Who cares? It was enough for me to watch the way his face lit up when he described his adventures, watch his expressive face and gestures conveying his stories perfectly even in that thug’s idiom of his. The man should have gone on the stage, I always thought, and what a preacher he’d made!
And he sang for me. He had been describing how his ex-wives had hated his singing, the repulsive harpies. I was overwhelmed with a sudden memory of Nicholas singing, making some Tudor bawdiness sublime with his dark tenor. So I begged him to sing something, and he obliged with old sea songs, blood-and-thunder ballads that somehow reduced me to a weepy mess.
At last he reached up his hand and pulled me down beside him, and there I lay hearing his voice vibrate in his chest and throat. We were shortly embracing again, me scanning frantically to see if his brain was likely to explode this time. It was of course impossible that after three hours of rest and a glass of iced tea the man should be completely recovered from transcendence shock, but he was.
He was twiddling experimentally with the fastenings of my coveralls, and I was wondering how his mail-suit unzipped, when something seemed to occur to him. He lifted his mouth from mine and looked down at me. “Er—”
“What is it?” I said, desperate lest he should stop.
“You’re a virgin, I guess, yeah?”
Have I mentioned that the man is prone to scruples at the most inconvenient times?
Of course I’m not a virgin, but I do have this sort of immortal self-repairing body, see, and in the three hundred and then three thousand years that had elapsed between our respective couplings, there had been more than ample time for a tiny unimportant membrane to grow back. Christ, I could have grown a leg back in that amount of time.

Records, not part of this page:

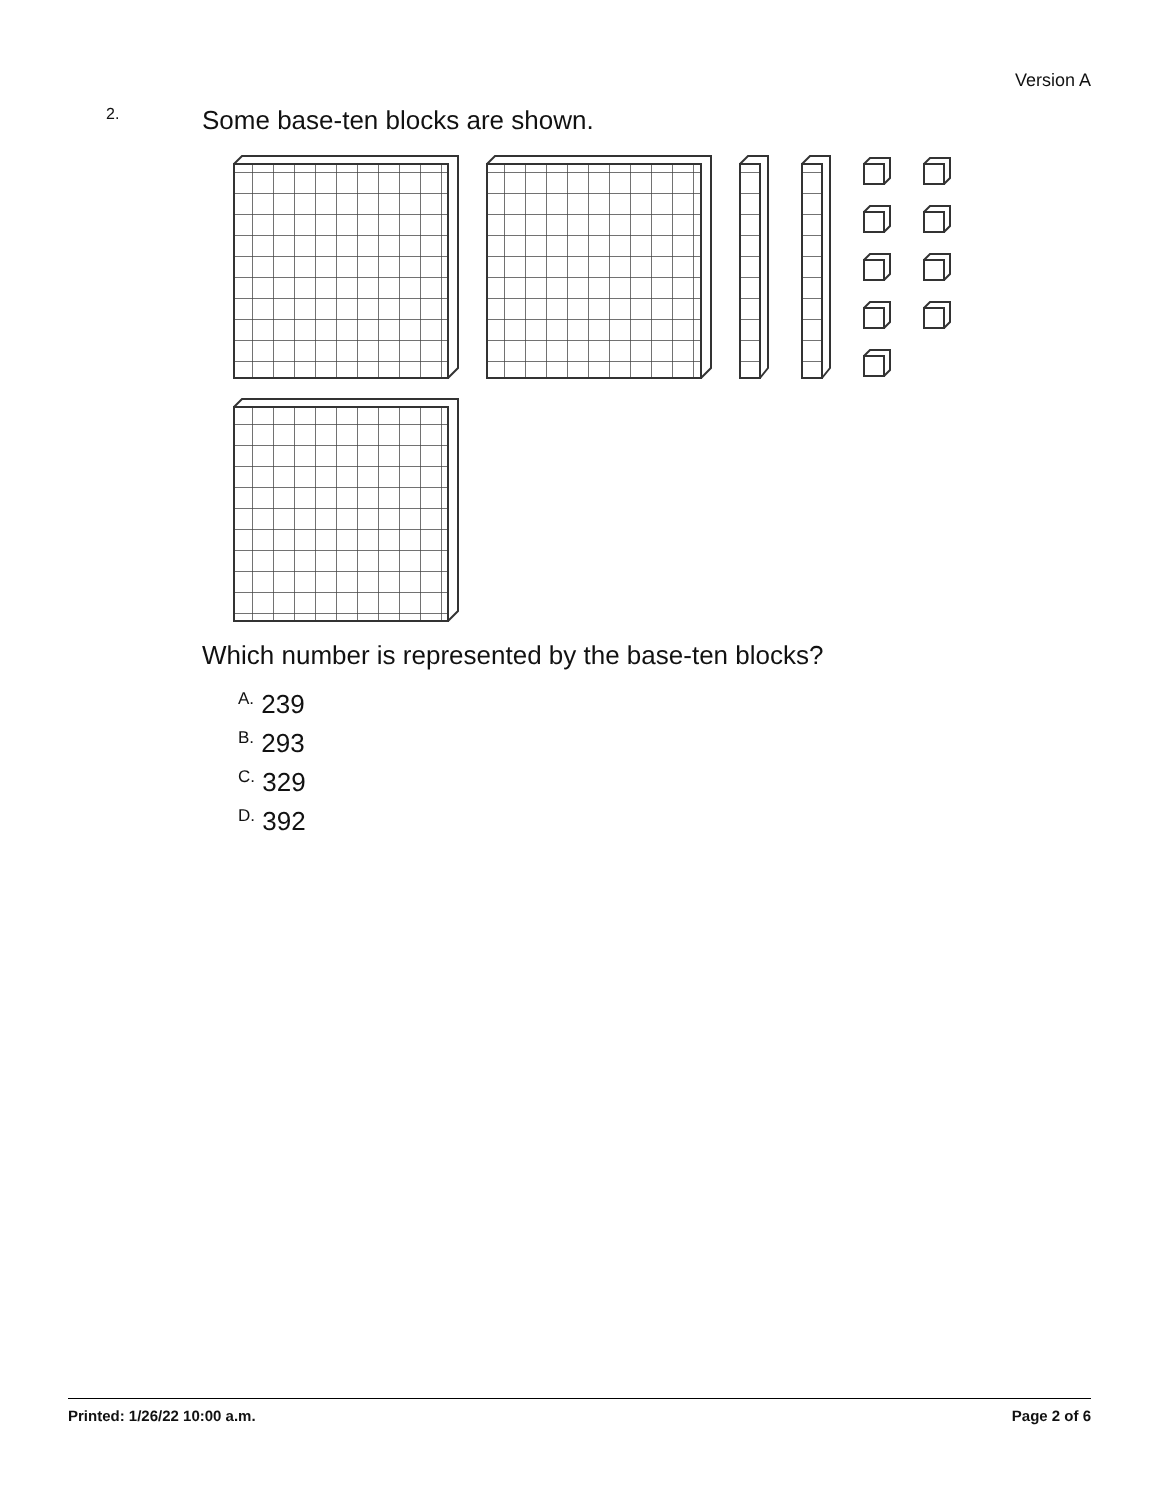Version A
2. Some base-ten blocks are shown.
Which number is represented by the base-ten blocks?
A. 239
B. 293
C. 329
D. 392
Printed: 1/26/22 10:00 a.m. Page 2 of 6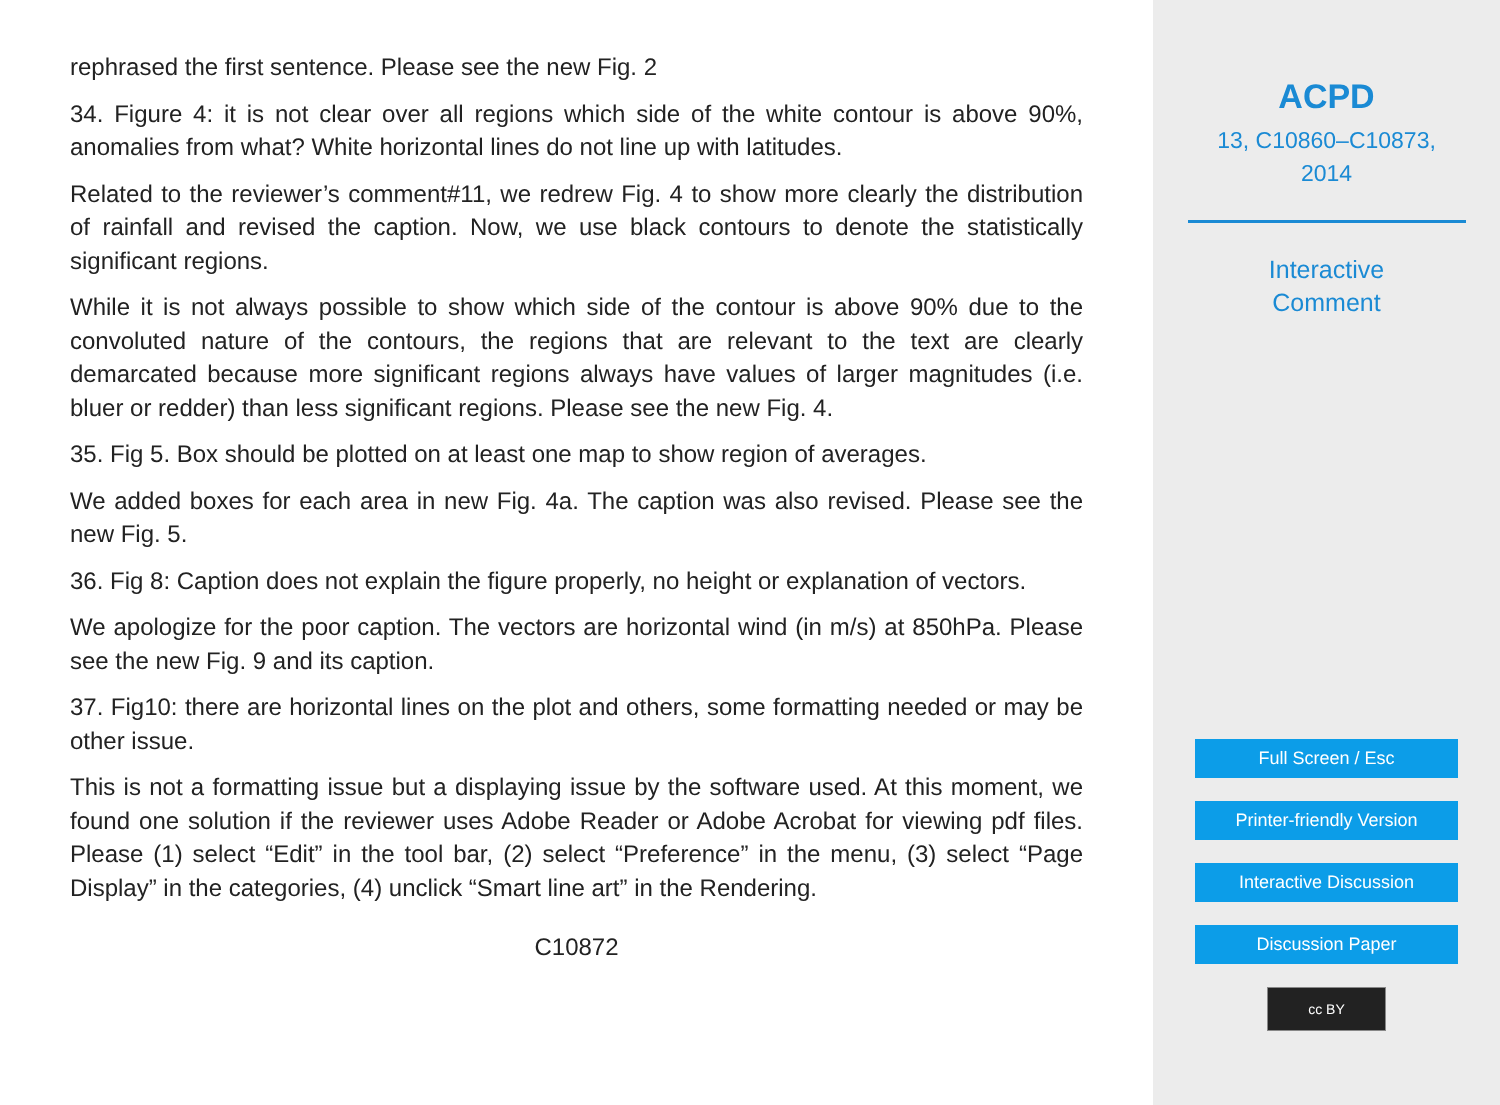rephrased the first sentence. Please see the new Fig. 2
34. Figure 4: it is not clear over all regions which side of the white contour is above 90%, anomalies from what? White horizontal lines do not line up with latitudes.
Related to the reviewer’s comment#11, we redrew Fig. 4 to show more clearly the distribution of rainfall and revised the caption. Now, we use black contours to denote the statistically significant regions.
While it is not always possible to show which side of the contour is above 90% due to the convoluted nature of the contours, the regions that are relevant to the text are clearly demarcated because more significant regions always have values of larger magnitudes (i.e. bluer or redder) than less significant regions. Please see the new Fig. 4.
35. Fig 5. Box should be plotted on at least one map to show region of averages.
We added boxes for each area in new Fig. 4a. The caption was also revised. Please see the new Fig. 5.
36. Fig 8: Caption does not explain the figure properly, no height or explanation of vectors.
We apologize for the poor caption. The vectors are horizontal wind (in m/s) at 850hPa. Please see the new Fig. 9 and its caption.
37. Fig10: there are horizontal lines on the plot and others, some formatting needed or may be other issue.
This is not a formatting issue but a displaying issue by the software used. At this moment, we found one solution if the reviewer uses Adobe Reader or Adobe Acrobat for viewing pdf files. Please (1) select “Edit” in the tool bar, (2) select “Preference” in the menu, (3) select “Page Display” in the categories, (4) unclick “Smart line art” in the Rendering.
C10872
ACPD
13, C10860–C10873,
2014
Interactive
Comment
Full Screen / Esc
Printer-friendly Version
Interactive Discussion
Discussion Paper
cc BY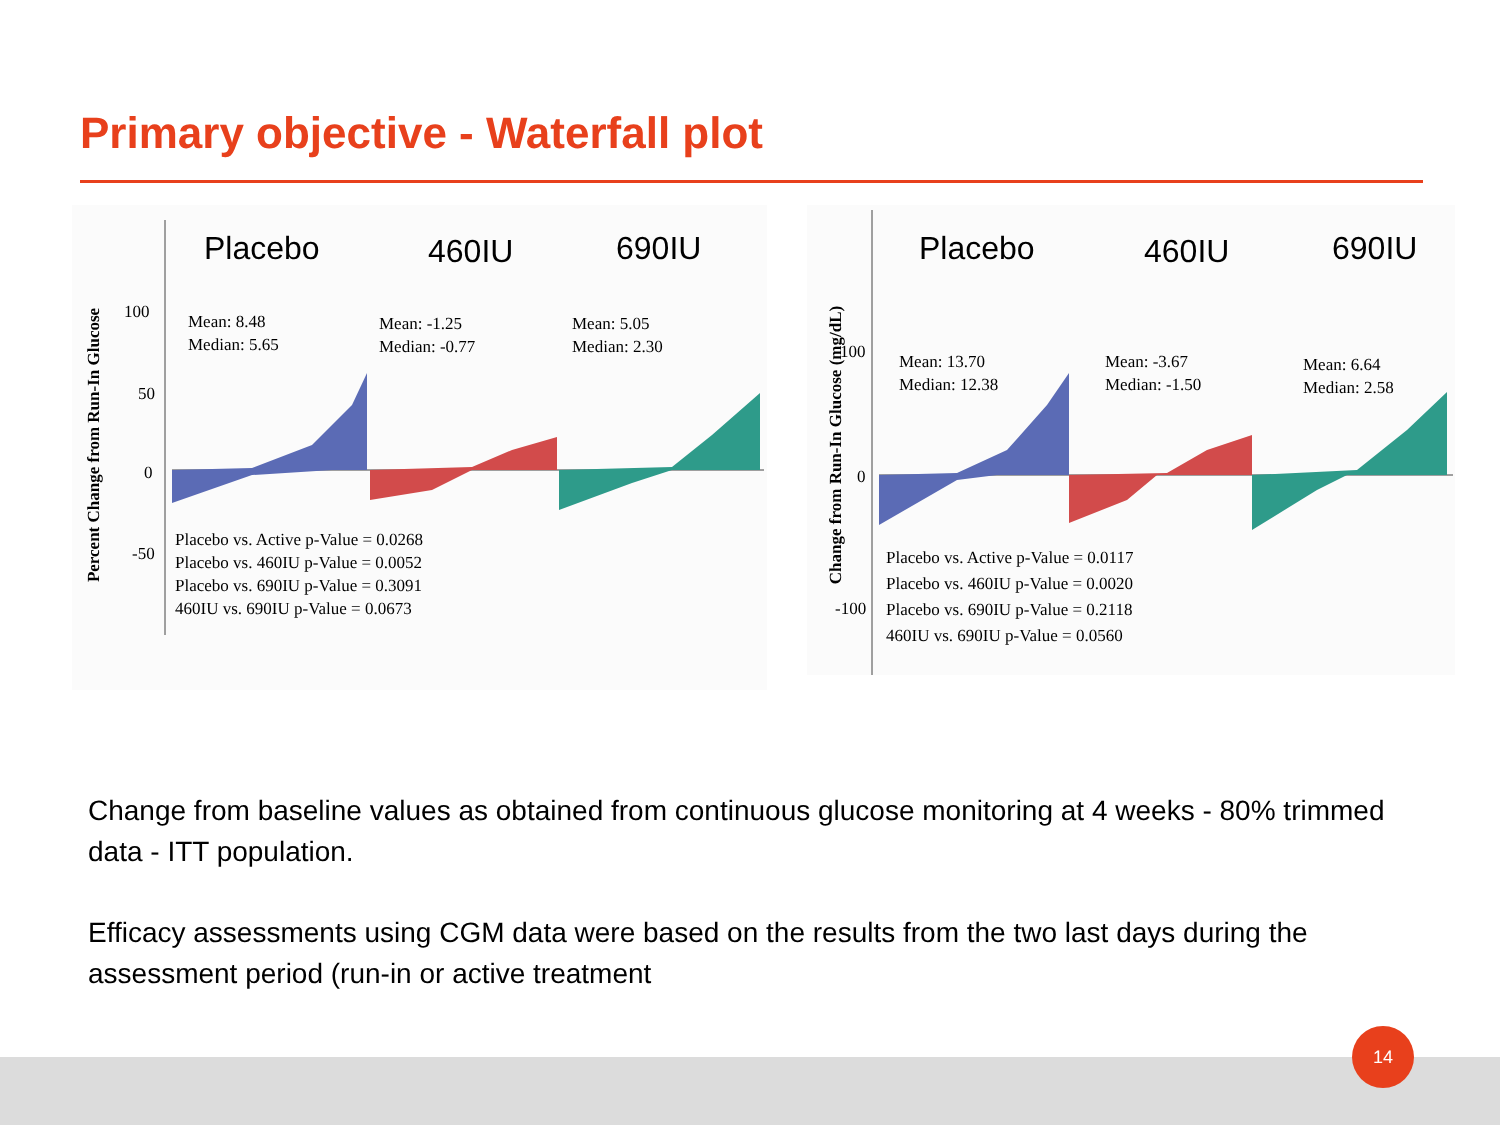Primary objective - Waterfall plot
Percent Change from Run-In Glucose
100
50
0
-50
Placebo 460IU 690IU
Mean: 8.48
Median: 5.65
Mean: -1.25
Median: -0.77
Mean: 5.05
Median: 2.30
Placebo vs. Active p-Value = 0.0268
Placebo vs. 460IU p-Value = 0.0052
Placebo vs. 690IU p-Value = 0.3091
460IU vs. 690IU p-Value = 0.0673
Change from Run-In Glucose (mg/dL)
100
0
-100
Placebo 460IU 690IU
Mean: 13.70
Median: 12.38
Mean: -3.67
Median: -1.50
Mean: 6.64
Median: 2.58
Placebo vs. Active p-Value = 0.0117
Placebo vs. 460IU p-Value = 0.0020
Placebo vs. 690IU p-Value = 0.2118
460IU vs. 690IU p-Value = 0.0560
Change from baseline values as obtained from continuous glucose monitoring at 4 weeks - 80% trimmed data - ITT population.
Efficacy assessments using CGM data were based on the results from the two last days during the assessment period (run-in or active treatment
14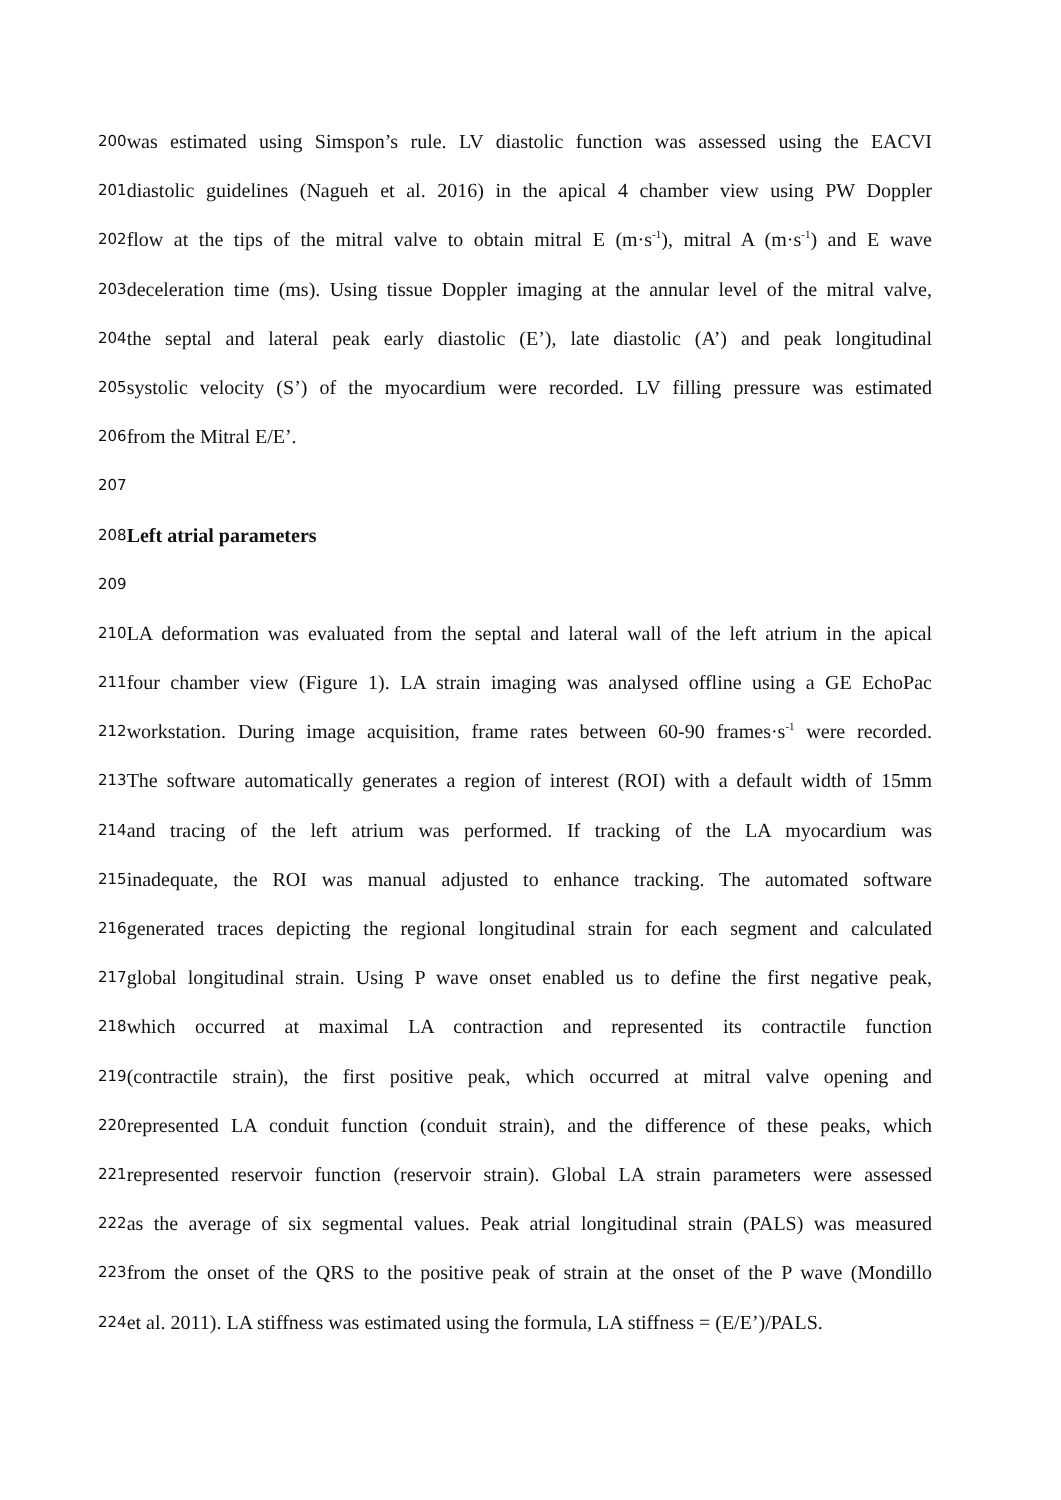200 was estimated using Simspon’s rule. LV diastolic function was assessed using the EACVI
201 diastolic guidelines (Nagueh et al. 2016) in the apical 4 chamber view using PW Doppler
202 flow at the tips of the mitral valve to obtain mitral E (m·s<sup>-1</sup>), mitral A (m·s<sup>-1</sup>) and E wave
203 deceleration time (ms). Using tissue Doppler imaging at the annular level of the mitral valve,
204 the septal and lateral peak early diastolic (E’), late diastolic (A’) and peak longitudinal
205 systolic velocity (S’) of the myocardium were recorded. LV filling pressure was estimated
206 from the Mitral E/E’.
207
208 Left atrial parameters
209
210 LA deformation was evaluated from the septal and lateral wall of the left atrium in the apical
211 four chamber view (Figure 1). LA strain imaging was analysed offline using a GE EchoPac
212 workstation. During image acquisition, frame rates between 60-90 frames·s<sup>-1</sup> were recorded.
213 The software automatically generates a region of interest (ROI) with a default width of 15mm
214 and tracing of the left atrium was performed. If tracking of the LA myocardium was
215 inadequate, the ROI was manual adjusted to enhance tracking. The automated software
216 generated traces depicting the regional longitudinal strain for each segment and calculated
217 global longitudinal strain. Using P wave onset enabled us to define the first negative peak,
218 which occurred at maximal LA contraction and represented its contractile function
219 (contractile strain), the first positive peak, which occurred at mitral valve opening and
220 represented LA conduit function (conduit strain), and the difference of these peaks, which
221 represented reservoir function (reservoir strain). Global LA strain parameters were assessed
222 as the average of six segmental values. Peak atrial longitudinal strain (PALS) was measured
223 from the onset of the QRS to the positive peak of strain at the onset of the P wave (Mondillo
224 et al. 2011). LA stiffness was estimated using the formula, LA stiffness = (E/E’)/PALS.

“Yes,” I said. “It’s all right, though. Please.”
But now he was self-conscious, and the gorgeous python that had materialized down one leg of his suit shrank a little. “Can I use your shower?”
Mother of God! Had I mentioned he’s very clean in his personal habits as well? And me without a shower.
I was stammering to explain about my pathetic tin washtub when we both realized it had been raining outside for some time, warm summer rain. I directed him out into my back garden and hurried to fetch him a clean towel.
He always has enjoyed bathing. Something Freudian relating to guilt, perhaps? Edward seemed to have some sort of personal dirt-repellent force field, of course, but I remember the way Nicholas used to revel in clean water and soap.
When I opened the door and stepped out under the overhang, Alec had already snaked out of the mail-suit and was sitting in the tub, wearing only that torque. He was leaning back into the rain with an ecstatic expression on his face, letting it soak into his lank hair, which was becoming even lanker. The tub was rather low and didn’t obscure much of his nakedness, and I made a small involuntary pleading sound.
He opened his eyes and looked at me. For a moment he seemed wary, defensive; then grinned his sidelong grin.
“Would you, er, like to bathe, too?” he asked, all suavity, gesturing invitation as though the tub were ever so capacious. I don’t remember how I got out of my clothes and across the garden, it happened so fast.
It was insane. The storm was beating down on us, the tub was impossibly tiny, and I was worried about that long back of his—but oh, how that man could kiss. We writhed ineffectively for a few minutes before he simply stood up in the tub
and hoisted me into the air as though I weighed no more than a feather. He is phenomenally strong. I slid down, pressed against his body, and he thrust his face into my breasts with a whoop of inarticulate glee. The rain bathed us, and the fragrance of the garden was sweet.
God, God, God.
I believe I was in the act of offering Him my soul, or whatever a thing like me has, if He’d only let this moment stretch out into eternity, when my groping hands found the pattern of electronic wire just under the skin of Alec’s shoulders.
God?
I leaned forward over the top of Alec’s head and looked down. It was like the most beautiful tattoo you can imagine, an intricate pattern of spirals and knotwork in dull silver, winging out over both his shoulder blades and twining up the back of his neck. But it was wire, installed subcutaneously and tapping somehow into his nervous system and brain. So that’s what the torque was for? I touched it gingerly and had a momentary disorientation, a view of my own breasts seen from—well, not the angle I was used to, anyway.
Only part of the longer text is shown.